Animation 10: Kinetic parameter identification using basic IDP

Animation 10 shows the first part of this two-part identification. There are several things to notice about this animation:

- The X axis is time from 0 to 15 hours.
- The top three plots are the kinetic parameter values (the neural network outputs).
- The dotted lines in the top three plots were the values of the kinetic parameters during artificial state data generation.
- The top number in the top left plot is the number of iterations.
- The bottom number in the top left plot is the sum squared error between artificial state data and model predicted states.
- The bottom three plots are three of the states.
- The dotted lines in the bottom three plots were the values of the states during artificial state data generation.
- The red pluses in the bottom three plots are the noisy artificial state data seen by the optimal control objective function.

In this case, IDP finds a growth rate profile that closely matches the growth rate used to generate the data, but the other two kinetic parameters are very noisy.

Animation 11: Kinetic parameter identification using two-step smoothed IDP (10 stages)

Animation 12: Kinetic parameter identification using two-step smoothed IDP (25 stages)

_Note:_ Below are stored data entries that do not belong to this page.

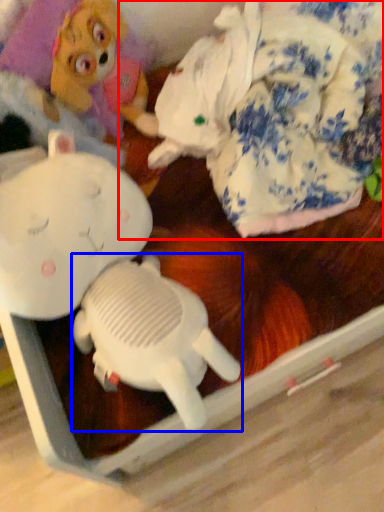
Question: Which point is further to the camera, toy (highlighted by a red box) or toy (highlighted by a blue box)?

Choices:
 (A) toy
 (B) toy

Answer: (A)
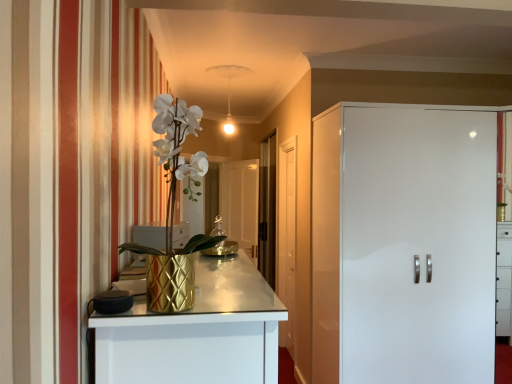
Question: Does gold textured vase at left have a greater height compared to white glossy cabinet at right, positioned as the first door in front-to-back order?

Choices:
 (A) no
 (B) yes

Answer: (A)

Question: Could white glossy cabinet at right, the 1th door from the right, be considered to be inside gold textured vase at left?

Choices:
 (A) yes
 (B) no

Answer: (B)

Question: Is gold textured vase at left outside of white glossy cabinet at right, which appears as the 2th door when viewed from the back?

Choices:
 (A) no
 (B) yes

Answer: (B)

Question: Is gold textured vase at left thinner than white glossy cabinet at right, which appears as the 2th door when viewed from the back?

Choices:
 (A) no
 (B) yes

Answer: (B)

Question: Considering the relative sizes of gold textured vase at left and white glossy cabinet at right, the 2th door positioned from the left, in the image provided, is gold textured vase at left bigger than white glossy cabinet at right, the 2th door positioned from the left,?

Choices:
 (A) yes
 (B) no

Answer: (B)

Question: Considering the relative positions of transparent glass door at center, the 1th glass door positioned from the left, and transparent glass door at center, acting as the first glass door starting from the right, in the image provided, is transparent glass door at center, the 1th glass door positioned from the left, to the left or to the right of transparent glass door at center, acting as the first glass door starting from the right,?

Choices:
 (A) left
 (B) right

Answer: (A)

Question: Is transparent glass door at center, the 1th glass door positioned from the left, in front of or behind transparent glass door at center, which is counted as the second glass door, starting from the left, in the image?

Choices:
 (A) behind
 (B) front

Answer: (A)

Question: In terms of size, does transparent glass door at center, the second glass door in the right-to-left sequence, appear bigger or smaller than transparent glass door at center, which is counted as the second glass door, starting from the left?

Choices:
 (A) big
 (B) small

Answer: (B)

Question: From a real-world perspective, is transparent glass door at center, the 1th glass door positioned from the left, above or below transparent glass door at center, acting as the first glass door starting from the right?

Choices:
 (A) above
 (B) below

Answer: (B)

Question: Is transparent glass door at center, acting as the first glass door starting from the right, inside the boundaries of gold textured vase at left, or outside?

Choices:
 (A) inside
 (B) outside

Answer: (B)

Question: Considering the positions of transparent glass door at center, acting as the first glass door starting from the right, and gold textured vase at left in the image, is transparent glass door at center, acting as the first glass door starting from the right, taller or shorter than gold textured vase at left?

Choices:
 (A) short
 (B) tall

Answer: (B)

Question: From a real-world perspective, is transparent glass door at center, acting as the first glass door starting from the right, above or below gold textured vase at left?

Choices:
 (A) above
 (B) below

Answer: (B)

Question: Would you say transparent glass door at center, which is counted as the second glass door, starting from the left, is to the left or to the right of gold textured vase at left in the picture?

Choices:
 (A) right
 (B) left

Answer: (A)

Question: Looking at the image, does white wooden door at center, which appears as the first door when viewed from the back, seem bigger or smaller compared to white glossy cabinet at right, positioned as the first door in front-to-back order?

Choices:
 (A) big
 (B) small

Answer: (B)

Question: Do you think white wooden door at center, which appears as the first door when viewed from the back, is within white glossy cabinet at right, the 1th door from the right, or outside of it?

Choices:
 (A) inside
 (B) outside

Answer: (B)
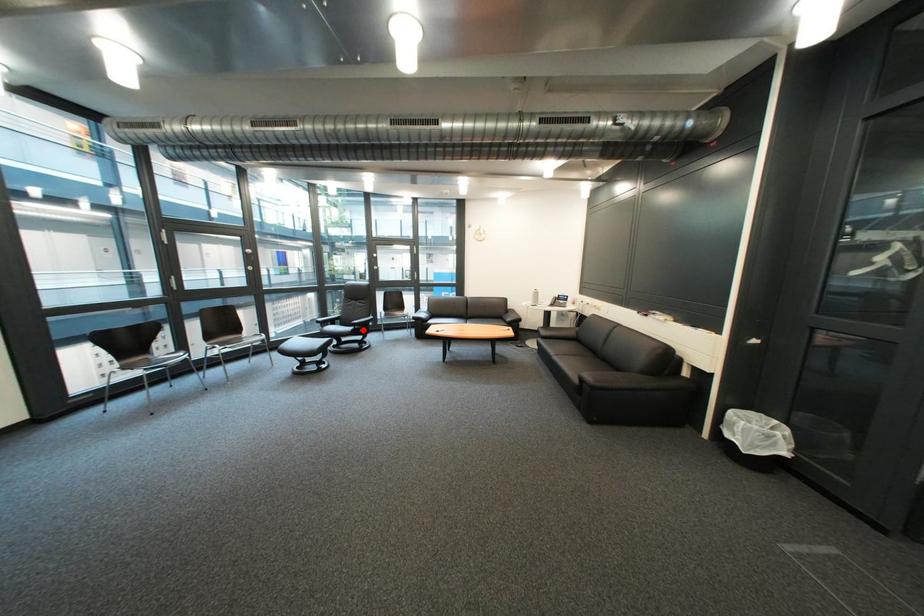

Animation 13: Kinetic parameter identification using two-step smoothed IDP (50 stages)

Animations 11-13 show the advantage of using the IDP smoothing techniques from the first part of the dissertation for this problem. Once the kinetic parameter values are found with respect to time, the neural networks are trained normally using backpropogation training (see Chapter 6). The neural networks identified using this technique were found to be very close to the original functions used to generate the data, indicating that the techique is viable.

The major advantage of this new identification technique relative to existing techniques are:

- Good results can still be obtained even if some states can be missing or have very few data.
- There is no restriction that the model be continuous. Although the Park-Ramirez model is a continuous model, this technique could be applied to models with state discontinuity or having discrete state values.